___ PROVIDED INFORMATION ___

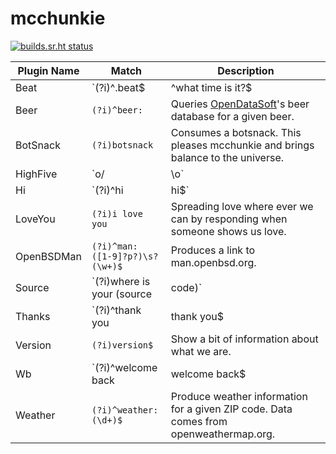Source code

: # mcchunkie

[![builds.sr.ht status](https://builds.sr.ht/~qbit/mcchunkie.svg)](https://builds.sr.ht/~qbit/mcchunkie?)

|Plugin Name|Match|Description|
|----|---|---|
|Beat|`(?i)^\.beat$|^what time is it\?$|^beat( )?time:?\??$`|Print the current [beat time](https://en.wikipedia.org/wiki/Swatch_Internet_Time).|
|Beer|`(?i)^beer: `|Queries [OpenDataSoft](https://public-us.opendatasoft.com/explore/dataset/open-beer-database/table/)'s beer database for a given beer.|
|BotSnack|`(?i)botsnack`|Consumes a botsnack. This pleases mcchunkie and brings balance to the universe.|
|HighFive|`o/|\o`|Everyone loves highfives.|
|Hi|`(?i)^hi|hi$`|Friendly bots say hi.|
|LoveYou|`(?i)i love you`|Spreading love where ever we can by responding when someone shows us love.|
|OpenBSDMan|`(?i)^man: ([1-9]?p?)\s?(\w+)$`|Produces a link to man.openbsd.org.|
|Source|`(?i)where is your (source|code)`|Tell people where they can find more information about myself.|
|Thanks|`(?i)^thank you|thank you$|^thanks|thanks$|^ty|ty$`|Bots should be respectful. Respond to thanks.|
|Version|`(?i)version$`|Show a bit of information about what we are.|
|Wb|`(?i)^welcome back|welcome back$|^wb|wb$`|Respond to welcome back messages.|
|Weather|`(?i)^weather: (\d+)$`|Produce weather information for a given ZIP code. Data comes from openweathermap.org.|
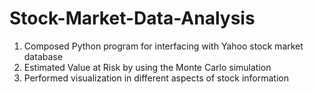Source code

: # Stock-Market-Data-Analysis
1. Composed Python program for interfacing with Yahoo stock market database
2. Estimated Value at Risk by using the Monte Carlo simulation
3. Performed visualization in different aspects of stock information 

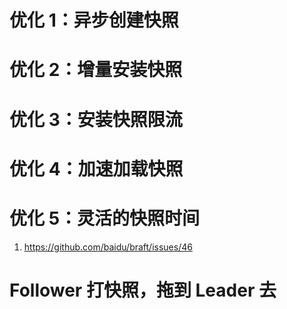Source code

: 优化 1：异步创建快照
===

优化 2：增量安装快照
===

优化 3：安装快照限流
===

优化 4：加速加载快照
===

优化 5：灵活的快照时间
===

1. https://github.com/baidu/braft/issues/46

# Follower 打快照，拖到 Leader 去

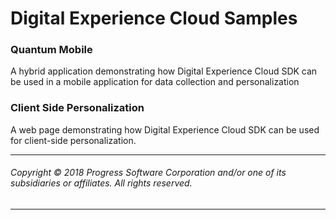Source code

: # Digital Experience Cloud Samples

### Quantum Mobile

A hybrid application demonstrating how Digital Experience Cloud SDK can be used in a mobile application for data collection and personalization

### Client Side Personalization
A web page demonstrating how  Digital Experience Cloud SDK can be used for client-side personalization.

---

###### Copyright © 2018 Progress Software Corporation and/or one of its subsidiaries or affiliates. All rights reserved.

---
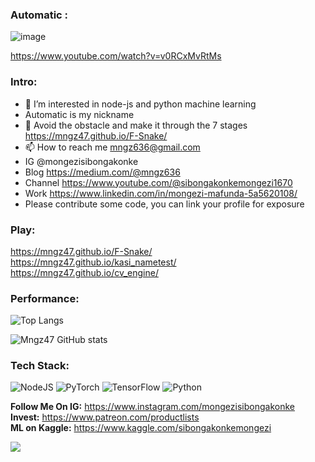 <h3>Automatic :</h3>

![image](https://github.com/mngz47/mngz47/assets/15697629/0dd93061-3fc9-45c1-9ee5-1acf856bbee3)

https://www.youtube.com/watch?v=v0RCxMvRtMs

<h3>Intro:</h3>

- 👀 I’m interested in node-js and python machine learning
-    Automatic is my nickname
- 🌱 Avoid the obstacle and make it through the 7 stages https://mngz47.github.io/F-Snake/
- 📫 How to reach me mngz636@gmail.com
-    IG @mongezisibongakonke
-    Blog https://medium.com/@mngz636
-    Channel https://www.youtube.com/@sibongakonkemongezi1670
-    Work https://www.linkedin.com/in/mongezi-mafunda-5a5620108/
-    Please contribute some code, you can link your profile for exposure

<h3>Play:</h3>

https://mngz47.github.io/F-Snake/</br>
https://mngz47.github.io/kasi_nametest/</br>
https://mngz47.github.io/cv_engine/</br>

<h3>Performance:</h3>

 ![Top Langs](https://github-readme-stats.vercel.app/api/top-langs/?username=mngz47&theme=tokyonight)

![Mngz47 GitHub stats](https://github-readme-stats.vercel.app/api?username=mngz47&show_icons=true&theme=radical)

<h3>Tech Stack:</h3>

![NodeJS](https://img.shields.io/badge/node.js-6DA55F?style=for-the-badge&logo=node.js&logoColor=white)
	![PyTorch](https://img.shields.io/badge/PyTorch-%23EE4C2C.svg?style=for-the-badge&logo=PyTorch&logoColor=white)
 ![TensorFlow](https://img.shields.io/badge/TensorFlow-%23FF6F00.svg?style=for-the-badge&logo=TensorFlow&logoColor=white)
 	![Python](https://img.shields.io/badge/python-3670A0?style=for-the-badge&logo=python&logoColor=ffdd54)

<b>Follow Me On IG:</b> https://www.instagram.com/mongezisibongakonke</br>
<b>Invest:</b> https://www.patreon.com/productlists</br>
<b>ML on Kaggle:</b> https://www.kaggle.com/sibongakonkemongezi

![](https://komarev.com/ghpvc/?username=mngz47)
 
<!---
mngz47/mngz47 is a ✨ special ✨ repository because its `README.md` (this file) appears on your GitHub profile.
You can click the Preview link to take a look at your changes.
--->
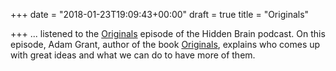 +++
date = "2018-01-23T19:09:43+00:00"
draft = true
title = "Originals"

+++
... listened to the [Originals](https://www.npr.org/2016/03/01/468574494/originals-how-to-spot-one-how-to-be-one) episode of the Hidden Brain podcast. On this episode, Adam Grant, author of the book [Originals](https://www.amazon.ca/Originals-How-Non-Conformists-Move-World/dp/0525429565), explains who comes up with great ideas and what we can do to have more of them.
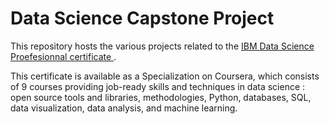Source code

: # Data Science Capstone Project

This repository hosts the various projects related to the <a href="https://www.coursera.org/specializations/ibm-data-science-professional-certificate"> IBM Data Science Proefesionnal certificate </a>. 

This certificate is available as a Specialization on Coursera, which consists of 9 courses providing job-ready skills and techniques in data science : open source tools and libraries, methodologies, Python, databases, SQL, data visualization, data analysis, and machine learning. 

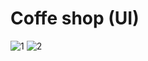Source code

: # Coffe shop (UI) 



![1](https://user-images.githubusercontent.com/48752942/144014865-38d3c0c8-ff9a-449b-9fd4-01cff26dec99.jpg)
![2](https://user-images.githubusercontent.com/48752942/144014880-eb18303c-6e12-4525-8200-ddc75b837c62.jpg)
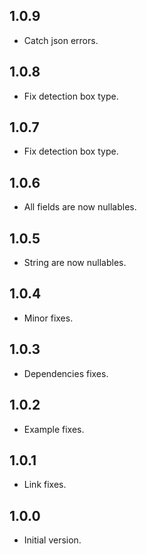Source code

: ## 1.0.9
- Catch json errors.

## 1.0.8
- Fix detection box type.

## 1.0.7
- Fix detection box type.

## 1.0.6
- All fields are now nullables.

## 1.0.5
- String are now nullables.

## 1.0.4
- Minor fixes.

## 1.0.3
- Dependencies fixes.

## 1.0.2
- Example fixes.

## 1.0.1
- Link fixes.

## 1.0.0
- Initial version.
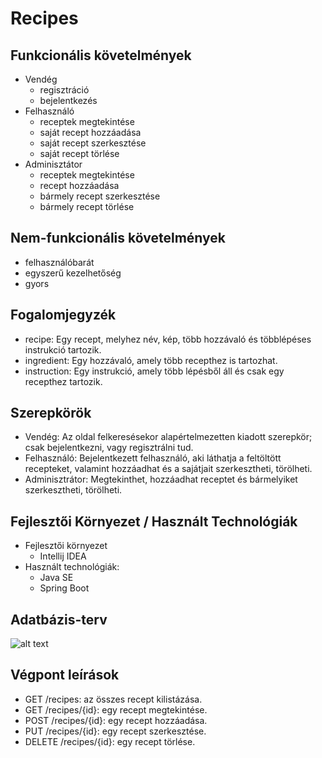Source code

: # Recipes

## Funkcionális követelmények

- Vendég
  - regisztráció
  - bejelentkezés
- Felhasználó
  - receptek megtekintése
  - saját recept hozzáadása
  - saját recept szerkesztése
  - saját recept törlése
- Adminisztátor
  - receptek megtekintése
  - recept hozzáadása
  - bármely recept szerkesztése
  - bármely recept törlése

## Nem-funkcionális követelmények

- felhasználóbarát
- egyszerű kezelhetőség
- gyors

## Fogalomjegyzék

- recipe: Egy recept, melyhez név, kép, több hozzávaló és többlépéses instrukció tartozik.
- ingredient: Egy hozzávaló, amely több recepthez is tartozhat.
- instruction: Egy instrukció, amely több lépésből áll és csak egy recepthez tartozik.

## Szerepkörök

- Vendég: Az oldal felkeresésekor alapértelmezetten kiadott szerepkör; csak bejelentkezni, vagy regisztrálni tud.
- Felhasználó: Bejelentkezett felhasználó, aki láthatja a feltöltött recepteket, valamint hozzáadhat és a sajátjait szerkesztheti, törölheti.
- Adminisztrátor: Megtekinthet, hozzáadhat receptet és bármelyiket szerkesztheti, törölheti.

## Fejlesztői Környezet / Használt Technológiák

- Fejlesztői környezet
  - Intellij IDEA
- Használt technológiák:
  - Java SE
  - Spring Boot

## Adatbázis-terv

![alt text](https://github.com/virag004/alkfejl/recipes.png)

## Végpont leírások

- GET /recipes: az összes recept kilistázása.
- GET /recipes/{id}: egy recept megtekintése.
- POST /recipes/{id}: egy recept hozzáadása.
- PUT /recipes/{id}: egy recept szerkesztése.
- DELETE /recipes/{id}: egy recept törlése.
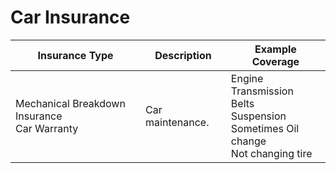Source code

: # Car Insurance

| Insurance Type | Description | Example Coverage |
|----------------|-------------|------------------|
| Mechanical Breakdown Insurance<br>Car Warranty | Car maintenance. | Engine<br>Transmission<br>Belts<br>Suspension<br>Sometimes Oil change<br>Not changing tire |
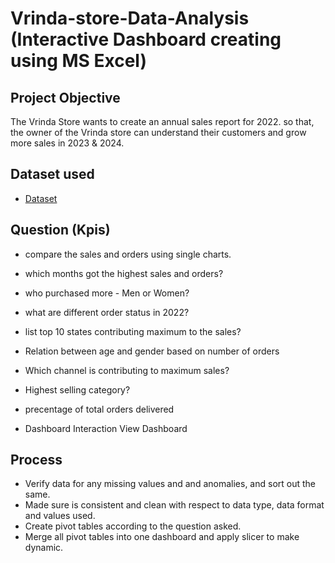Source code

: # Vrinda-store-Data-Analysis (Interactive Dashboard creating using MS Excel)
## Project Objective 
The Vrinda Store wants to create an annual sales report for 2022. so that, the owner of the Vrinda store can understand their customers and grow more sales in 2023 & 2024.

## Dataset used

- <a href="https://github.com/AsmaaSalah234/Data-Analysis-Dashboard/blob/main/Vrinda%20Store%20Data%20Analysis.xlsx">Dataset</a>

## Question (Kpis)
- compare the sales and orders using single charts.
- which months got the highest sales and orders?
- who purchased more - Men or Women?
- what are different order status in 2022?
- list top 10 states contributing maximum to the sales?
- Relation between age and gender based on number of orders
- Which channel is contributing to maximum sales?
- Highest selling category?
- precentage of total orders delivered
  
- Dashboard Interaction <a hraf="https://github.com/AsmaaSalah234/Data-Analysis-Dashboard/blob/main/Vrinda%20Store%20Dashboard.PNG">View Dashboard</a>

## Process
- Verify data for any missing values and and anomalies, and sort out the same.
- Made sure is consistent and clean with respect to data type, data format and values used.
- Create pivot tables according to the question asked.
- Merge all pivot tables into one dashboard and apply slicer to make dynamic.
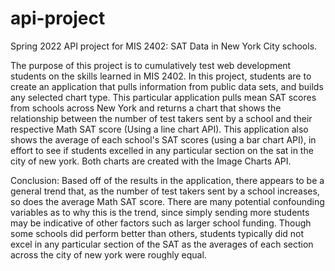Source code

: # api-project
Spring 2022 API project for MIS 2402: SAT Data in New York City schools.

The purpose of this project is to cumulatively test web development students on the skills learned in MIS 2402. In this project, students are to create an application that pulls information from public data sets, and builds any selected chart type. This particular application pulls mean SAT scores from schools across New York and returns a chart that shows the relationship between the number of test takers sent by a school and their respective Math SAT score (Using a line chart API). This application also shows the average of each school's SAT scores (using a bar chart API), in effort to see if students excelled in any particular section on the sat in the city of new york. Both charts are created with the Image Charts API. 

Conclusion: 
Based off of the results in the application, there appears to be a general trend that, as the number of test takers sent by a school increases, so does the average Math SAT score. There are many potential confounding variables as to why this is the trend, since simply sending more students may be indicative of other factors such as larger school funding. Though some schools did perform better than others, students typically did not excel in any particular section of the SAT as the averages of each section across the city of new york were roughly equal.
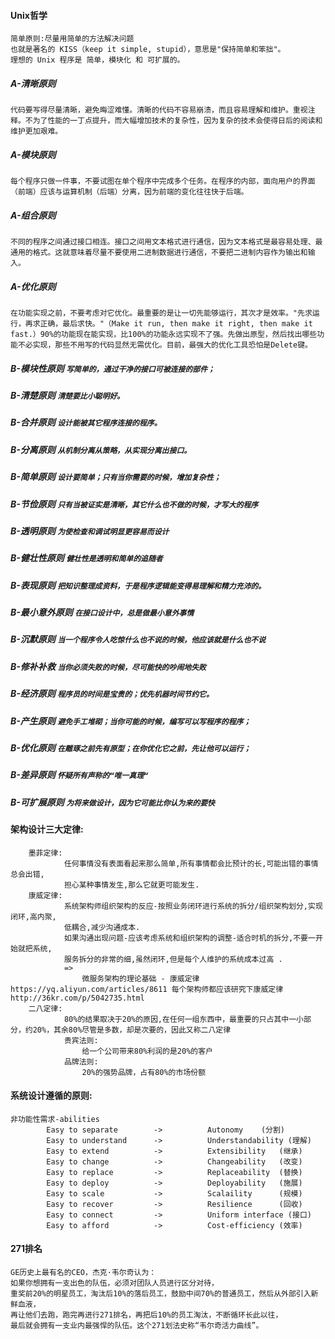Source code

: #### Unix哲学 
    简单原则:尽量用简单的方法解决问题
    也就是著名的 KISS（keep it simple, stupid），意思是"保持简单和笨拙"。
    理想的 Unix 程序是 简单，模块化 和 可扩展的。
    
##### A-清晰原则
    代码要写得尽量清晰，避免晦涩难懂。清晰的代码不容易崩溃，而且容易理解和维护。重视注释。不为了性能的一丁点提升，而大幅增加技术的复杂性，因为复杂的技术会使得日后的阅读和维护更加艰难。

##### A-模块原则
    每个程序只做一件事，不要试图在单个程序中完成多个任务。在程序的内部，面向用户的界面（前端）应该与运算机制（后端）分离，因为前端的变化往往快于后端。

##### A-组合原则
    不同的程序之间通过接口相连。接口之间用文本格式进行通信，因为文本格式是最容易处理、最通用的格式。这就意味着尽量不要使用二进制数据进行通信，不要把二进制内容作为输出和输入。

##### A-优化原则
    在功能实现之前，不要考虑对它优化。最重要的是让一切先能够运行，其次才是效率。"先求运行，再求正确，最后求快。"（Make it run, then make it right, then make it fast.）90%的功能现在能实现，比100%的功能永远实现不了强。先做出原型，然后找出哪些功能不必实现，那些不用写的代码显然无需优化。目前，最强大的优化工具恐怕是Delete键。
    
##### B-模块性原则 `写简单的，通过干净的接口可被连接的部件；`
##### B-清楚原则 `清楚要比小聪明好。`
##### B-合并原则 `设计能被其它程序连接的程序。`
##### B-分离原则 `从机制分离从策略，从实现分离出接口。`
##### B-简单原则 `设计要简单；只有当你需要的时候，增加复杂性；`
##### B-节俭原则 `只有当被证实是清晰，其它什么也不做的时候，才写大的程序`
##### B-透明原则 `为使检查和调试明显更容易而设计`
##### B-健壮性原则 `健壮性是透明和简单的追随者`
##### B-表现原则 `把知识整理成资料，于是程序逻辑能变得易理解和精力充沛的。`
##### B-最小意外原则 `在接口设计中，总是做最小意外事情`
##### B-沉默原则 `当一个程序令人吃惊什么也不说的时候，他应该就是什么也不说`
##### B-修补补救 `当你必须失败的时候，尽可能快的吵闹地失败`
##### B-经济原则 `程序员的时间是宝贵的；优先机器时间节约它。`
##### B-产生原则 `避免手工堆砌；当你可能的时候，编写可以写程序的程序；`
##### B-优化原则 `在雕琢之前先有原型；在你优化它之前，先让他可以运行；`
##### B-差异原则 `怀疑所有声称的“唯一真理“`
##### B-可扩展原则 `为将来做设计，因为它可能比你认为来的要快`
    
#### 架构设计三大定律:
    	墨菲定律:
    			任何事情没有表面看起来那么简单,所有事情都会比预计的长,可能出错的事情总会出错,
    			担心某种事情发生,那么它就更可能发生.
    	康威定律:
    			系统架构师组织架构的反应-按照业务闭环进行系统的拆分/组织架构划分,实现闭环,高内聚,
    			低耦合,减少沟通成本.
    			如果沟通出现问题-应该考虑系统和组织架构的调整-适合时机的拆分,不要一开始就把系统,
    			服务拆分的非常的细,虽然闭环,但是每个人维护的系统成本过高 .
    			=>
    				微服务架构的理论基础 - 康威定律 https://yq.aliyun.com/articles/8611 每个架构师都应该研究下康威定律 http://36kr.com/p/5042735.html	
    	二八定律:
    			80%的结果取决于20%的原因,在任何一组东西中，最重要的只占其中一小部分，约20%，其余80%尽管是多数，却是次要的，因此又称二八定律
    			贵宾法则:
    			    给一个公司带来80%利润的是20%的客户
    			品牌法则:
                    20%的强势品牌，占有80%的市场份额
                    
#### 系统设计遵循的原则:			
    非功能性需求-abilities
    		Easy to separate		->			Autonomy	(分割)
    		Easy to understand		->			Understandability (理解)
    		Easy to extend			->			Extensibility	(继承)
    		Easy to change			->			Changeability	(改变)
    		Easy to replace			->			Replaceability	(替换)
    		Easy to deploy			->			Deployability	(施展)
    		Easy to scale			->			Scalaility		(规模)
    		Easy to recover			->			Resilience		(回收)
    		Easy to connect			->			Uniform interface (接口)
    		Easy to afford			->			Cost-efficiency (效率)    
    		
#### 271排名 
    GE历史上最有名的CEO，杰克·韦尔奇认为： 
    如果你想拥有一支出色的队伍，必须对团队人员进行区分对待，
    重奖前20%的明星员工，淘汰后10%的落后员工，鼓励中间70%的普通员工，然后从外部引入新鲜血液，
    再让他们去跑，跑完再进行271排名，再把后10%的员工淘汰，不断循环长此以往，
    最后就会拥有一支业内最强悍的队伍。这个271划法史称“韦尔奇活力曲线”。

___

*YOUR OBJECTIVE:* Read the listing line by line, and copy each line in which the word "hozzávaló" is found.

*RESULT:*
- recipe: Egy recept, melyhez név, kép, több hozzávaló és többlépéses instrukció tartozik.
- ingredient: Egy hozzávaló, amely több recepthez is tartozhat.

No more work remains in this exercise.